In het zwembad hebben drie jongetjes besloten dat zij niet op hun beurt hoeven te wachten bij de wildwaterbaan. Ze schreeuwen, duwen, stompen, en zwemmen bijna over een peuter heen. Ik pak mijn dochters bij hun hand en trek ze zachtjes opzij. ‘Laat ze maar even voorgaan’, zeg ik. ‘Zulke jongens heb je liever voor je dan achter je.’
Het is de week waarop #metoo op het hoogtepunt is, en we zijn op vakantie in een braaf bungalowpark; honderden huisjes met allemaal precies hetzelfde schilderijtje aan de muur, een hobbelige midgetgolfbaan, en een onevenredig groot zwembad. Met wildwaterbaan dus, inclusief stroomversnellingen, glijbaantjes en niveauverschillen.
Mijn dochters vinden dat uiteraard schitterend, en zo kwam het dat ik nadacht over #metoo terwijl ik met hen door het water stuiterde. Vooral deze vraag liet me niet los: hoe kan het toch dat zoveel mannen denken dat ze recht hebben op het lichaam of de seks van vrouwen? Dat dit zaken zijn die ze menen te kunnen claimen?
Nu wil het toeval dat een wildwaterbaan eigenlijk de samenleving in het klein is. Je hebt er brave burgers; opa’s en oma’s met hun bezwemvleugelde kleingrut, ouders die door hun kinderen zijn overgehaald om ah-toe-nog-één-keertje mee te gaan. Je hebt ook de grotere kinderen, de meeste meisjes en de fijne jongetjes, die vooral plezier willen maken.

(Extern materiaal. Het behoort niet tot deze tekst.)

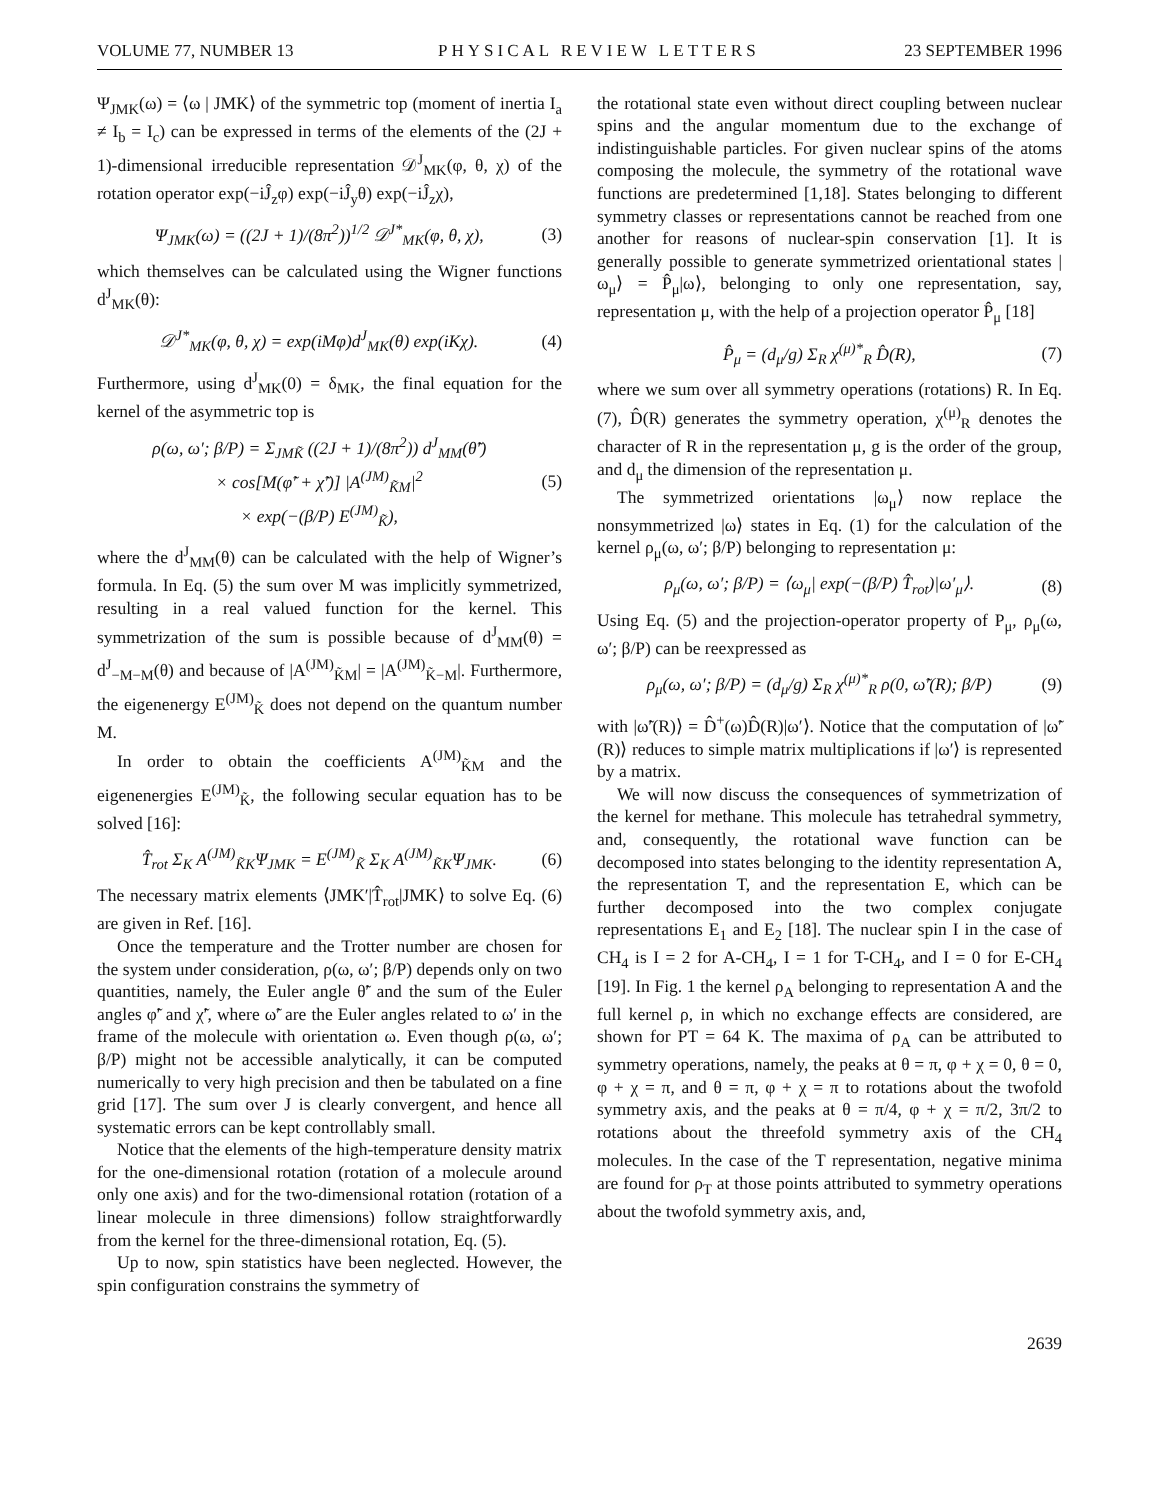VOLUME 77, NUMBER 13 PHYSICAL REVIEW LETTERS 23 SEPTEMBER 1996
Ψ<sub>JMK</sub>(ω) = ⟨ω | JMK⟩ of the symmetric top (moment of inertia I<sub>a</sub> ≠ I<sub>b</sub> = I<sub>c</sub>) can be expressed in terms of the elements of the (2J + 1)-dimensional irreducible representation 𝒟<sup>J</sup><sub>MK</sub>(φ, θ, χ) of the rotation operator exp(−iĴ<sub>z</sub>φ) exp(−iĴ<sub>y</sub>θ) exp(−iĴ<sub>z</sub>χ),
Ψ<sub>JMK</sub>(ω) = ((2J + 1)/(8π<sup>2</sup>))<sup>1/2</sup> 𝒟<sup>J*</sup><sub>MK</sub>(φ, θ, χ), (3)
which themselves can be calculated using the Wigner functions d<sup>J</sup><sub>MK</sub>(θ):
𝒟<sup>J*</sup><sub>MK</sub>(φ, θ, χ) = exp(iMφ)d<sup>J</sup><sub>MK</sub>(θ) exp(iKχ). (4)
Furthermore, using d<sup>J</sup><sub>MK</sub>(0) = δ<sub>MK</sub>, the final equation for the kernel of the asymmetric top is
ρ(ω, ω′; β/P) = Σ<sub>JMK̃</sub> ((2J + 1)/(8π<sup>2</sup>)) d<sup>J</sup><sub>MM</sub>(θ̃′)
× cos[M(φ̃′ + χ̃′)] |A<sup>(JM)</sup><sub>K̃M</sub>|<sup>2</sup>
× exp(−(β/P) E<sup>(JM)</sup><sub>K̃</sub>), (5)
where the d<sup>J</sup><sub>MM</sub>(θ) can be calculated with the help of Wigner’s formula. In Eq. (5) the sum over M was implicitly symmetrized, resulting in a real valued function for the kernel. This symmetrization of the sum is possible because of d<sup>J</sup><sub>MM</sub>(θ) = d<sup>J</sup><sub>−M−M</sub>(θ) and because of |A<sup>(JM)</sup><sub>K̃M</sub>| = |A<sup>(JM)</sup><sub>K̃−M</sub>|. Furthermore, the eigenenergy E<sup>(JM)</sup><sub>K̃</sub> does not depend on the quantum number M.
In order to obtain the coefficients A<sup>(JM)</sup><sub>K̃M</sub> and the eigenenergies E<sup>(JM)</sup><sub>K̃</sub>, the following secular equation has to be solved [16]:
T̂<sub>rot</sub> Σ<sub>K</sub> A<sup>(JM)</sup><sub>K̃K</sub>Ψ<sub>JMK</sub> = E<sup>(JM)</sup><sub>K̃</sub> Σ<sub>K</sub> A<sup>(JM)</sup><sub>K̃K</sub>Ψ<sub>JMK</sub>. (6)
The necessary matrix elements ⟨JMK′|T̂<sub>rot</sub>|JMK⟩ to solve Eq. (6) are given in Ref. [16].
Once the temperature and the Trotter number are chosen for the system under consideration, ρ(ω, ω′; β/P) depends only on two quantities, namely, the Euler angle θ̃′ and the sum of the Euler angles φ̃′ and χ̃′, where ω̃′ are the Euler angles related to ω′ in the frame of the molecule with orientation ω. Even though ρ(ω, ω′; β/P) might not be accessible analytically, it can be computed numerically to very high precision and then be tabulated on a fine grid [17]. The sum over J is clearly convergent, and hence all systematic errors can be kept controllably small.
Notice that the elements of the high-temperature density matrix for the one-dimensional rotation (rotation of a molecule around only one axis) and for the two-dimensional rotation (rotation of a linear molecule in three dimensions) follow straightforwardly from the kernel for the three-dimensional rotation, Eq. (5).
Up to now, spin statistics have been neglected. However, the spin configuration constrains the symmetry of
the rotational state even without direct coupling between nuclear spins and the angular momentum due to the exchange of indistinguishable particles. For given nuclear spins of the atoms composing the molecule, the symmetry of the rotational wave functions are predetermined [1,18]. States belonging to different symmetry classes or representations cannot be reached from one another for reasons of nuclear-spin conservation [1]. It is generally possible to generate symmetrized orientational states |ω<sub>μ</sub>⟩ = P̂<sub>μ</sub>|ω⟩, belonging to only one representation, say, representation μ, with the help of a projection operator P̂<sub>μ</sub> [18]
P̂<sub>μ</sub> = (d<sub>μ</sub>/g) Σ<sub>R</sub> χ<sup>(μ)*</sup><sub>R</sub> D̂(R), (7)
where we sum over all symmetry operations (rotations) R. In Eq. (7), D̂(R) generates the symmetry operation, χ<sup>(μ)</sup><sub>R</sub> denotes the character of R in the representation μ, g is the order of the group, and d<sub>μ</sub> the dimension of the representation μ.
The symmetrized orientations |ω<sub>μ</sub>⟩ now replace the nonsymmetrized |ω⟩ states in Eq. (1) for the calculation of the kernel ρ<sub>μ</sub>(ω, ω′; β/P) belonging to representation μ:
ρ<sub>μ</sub>(ω, ω′; β/P) = ⟨ω<sub>μ</sub>| exp(−(β/P) T̂<sub>rot</sub>)|ω′<sub>μ</sub>⟩. (8)
Using Eq. (5) and the projection-operator property of P<sub>μ</sub>, ρ<sub>μ</sub>(ω, ω′; β/P) can be reexpressed as
ρ<sub>μ</sub>(ω, ω′; β/P) = (d<sub>μ</sub>/g) Σ<sub>R</sub> χ<sup>(μ)*</sup><sub>R</sub> ρ(0, ω̃′(R); β/P) (9)
with |ω̃′(R)⟩ = D̂<sup>+</sup>(ω)D̂(R)|ω′⟩. Notice that the computation of |ω̃′(R)⟩ reduces to simple matrix multiplications if |ω′⟩ is represented by a matrix.
We will now discuss the consequences of symmetrization of the kernel for methane. This molecule has tetrahedral symmetry, and, consequently, the rotational wave function can be decomposed into states belonging to the identity representation A, the representation T, and the representation E, which can be further decomposed into the two complex conjugate representations E<sub>1</sub> and E<sub>2</sub> [18]. The nuclear spin I in the case of CH<sub>4</sub> is I = 2 for A-CH<sub>4</sub>, I = 1 for T-CH<sub>4</sub>, and I = 0 for E-CH<sub>4</sub> [19]. In Fig. 1 the kernel ρ<sub>A</sub> belonging to representation A and the full kernel ρ, in which no exchange effects are considered, are shown for PT = 64 K. The maxima of ρ<sub>A</sub> can be attributed to symmetry operations, namely, the peaks at θ = π, φ + χ = 0, θ = 0, φ + χ = π, and θ = π, φ + χ = π to rotations about the twofold symmetry axis, and the peaks at θ = π/4, φ + χ = π/2, 3π/2 to rotations about the threefold symmetry axis of the CH<sub>4</sub> molecules. In the case of the T representation, negative minima are found for ρ<sub>T</sub> at those points attributed to symmetry operations about the twofold symmetry axis, and,
2639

En dan zijn er die andere jongens, die denken dat ze er recht op hebben om als eerste van de glijbaan te gaan. Het kan ze niet schelen dat ze anderen daarmee benadelen of verdriet doen. Als ze denken dat ze ermee wegkomen vinden ze het ook niet zo erg om iemand een beetje pijn te doen.
In het Engels bestaat er een treffend woord voor dat idee dat je recht hebt op van alles: entitlement. Het is precies wat ik zie bij die voordringertjes in de wildwaterbaan. Entitlement is ook wat veel feministen beschouwen als een van de oorzaken voor de epidemie van seksueel misbruik die #metoo blootlegde. Niet dat ik daarmee wil zeggen dat elke klierjongen zal opgroeien tot grensoverschrijder. Wel dat entitlement gekweekt wordt.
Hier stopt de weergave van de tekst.